- The paper introduces methodologies to predict unreported IR metrics using linear regression models.
- The study finds strong correlations among metrics like MAP, R-Prec, nDCG, and RBP, allowing one metric to serve as a proxy for another.
- The approach effectively reduces evaluation costs by using low-cost measures to reliably predict high-cost, deep evaluation metrics.
Introduction
The paper explores methodologies for assessing the effectiveness of Information Retrieval (IR) systems by examining the relationships between multiple evaluation metrics. With the diversity of metrics available, the authors aim to predict unreported metrics using reported ones to facilitate more comprehensive comparisons across different research studies. They also study the feasibility of predicting high-cost measures using low-cost alternatives, reducing evaluation expenses without sacrificing metric accuracy.
Correlation of Evaluation Metrics
The study investigates the correlation among 23 IR metrics derived from various TREC test collections. This includes metrics like MAP, R-Prec, nDCG, and various forms of RBP. Through the application of Pearson correlation, the authors identify strong correlations, such as between MAP, R-Prec, and nDCG. Similarly, RR and RBP(p=0.5) demonstrate strong alignment, and so do nDCG@20 and RBP(0.8).
Figure 1: Pearson Correlation between Metrics.
The correlation analysis provides insights into which metrics can serve as reliable proxies for others when assessing IR system performance, offering valuable information for selecting metrics in research reporting.
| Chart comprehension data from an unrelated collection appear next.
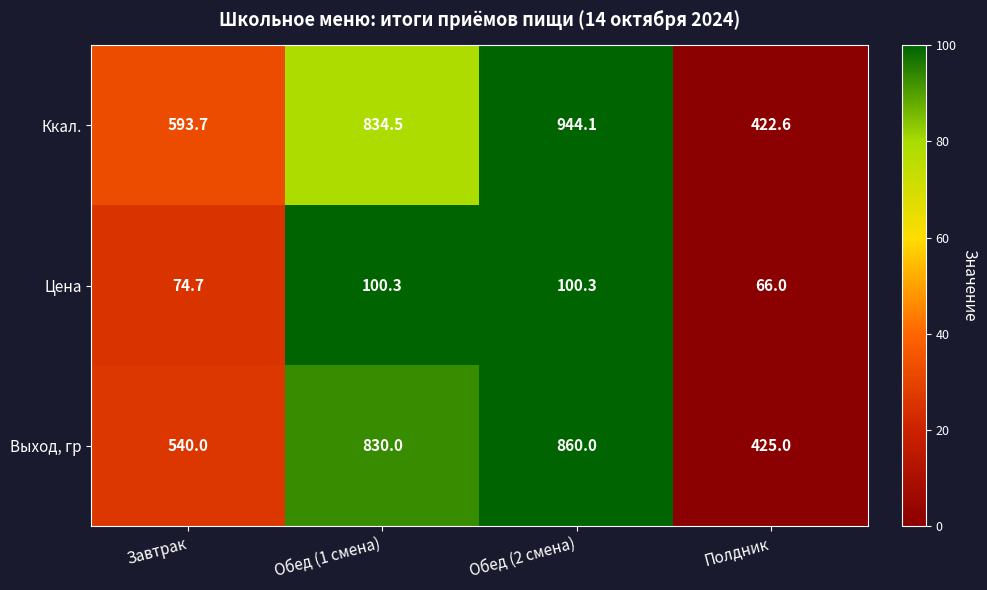

Reading left to right, transcribe all the data shown in this chart.

Ккал.: Завтрак=593.7	Обед (1 смена)=834.5	Обед (2 смена)=944.1	Полдник=422.6
Цена: Завтрак=74.7	Обед (1 смена)=100.3	Обед (2 смена)=100.3	Полдник=66.0
Выход, гр: Завтрак=540.0	Обед (1 смена)=830.0	Обед (2 смена)=860.0	Полдник=425.0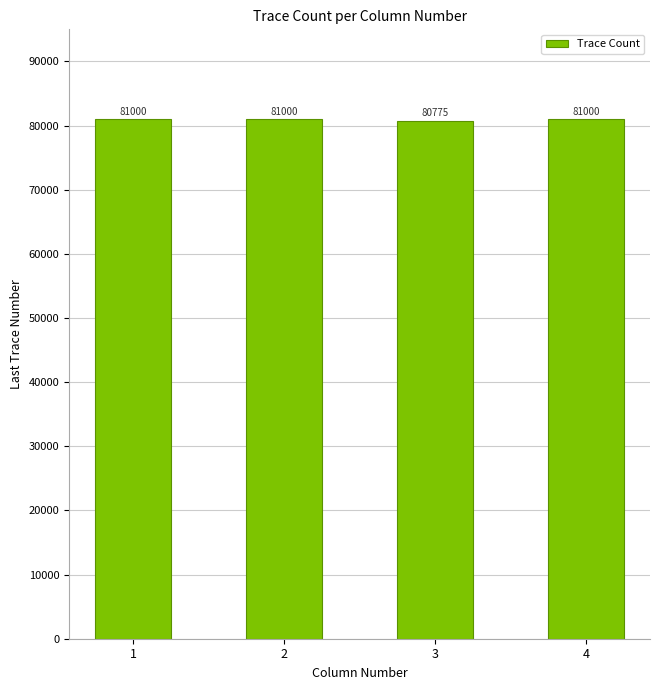

How many data points does each series have?

4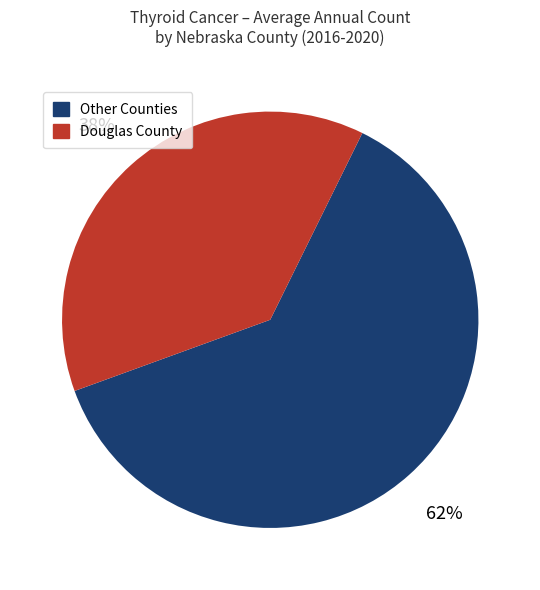

To the nearest percent, what is the difference between the largest and smallest slice percentages?

24%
This understanding is crucial for accurately characterizing systems in scenarios where only a limited set of metrics are reported.
Prediction of Evaluation Metrics
The authors employed linear regression models to predict the scores of various evaluation metrics based on a combination of 1-3 other metrics. The findings indicate that metrics such as MAP, P@10, RBP(p=0.5), and RBP(p=0.8) can be predicted with high accuracy even when fewer evaluation metrics are available. This provides a method to estimate otherwise unreported metrics with acceptable reliability.
High-Cost to Low-Cost Measure Predictions
The paper also proposes using low-cost measures to predict high-cost measures. This is particularly advantageous in reducing the costs associated with deep evaluation measures. The study shows that highly accurate predictions of RBP with a judgment depth of 1000 can be achieved using measures evaluated at a depth of only 30.

Figure 2: Judgment Depth of High-Cost Measures is 1000.
This strategy suggests a potential reduction in evaluation costs in practice, allowing researchers to utilize less resource-intensive metrics to form comprehensive assessments of IR systems.
Conclusion
The paper highlights the utility of predicting IR evaluation metrics to enhance the capacity for comparative analysis in information retrieval research. By demonstrating the ability to replace high-cost, deeply evaluated metrics with their low-cost counterparts, the study opens avenues for efficient and comprehensive system assessments. Future directions may include leveraging more sophisticated models or expanding the datasets to encompass a broader range of evaluation metrics in IR research.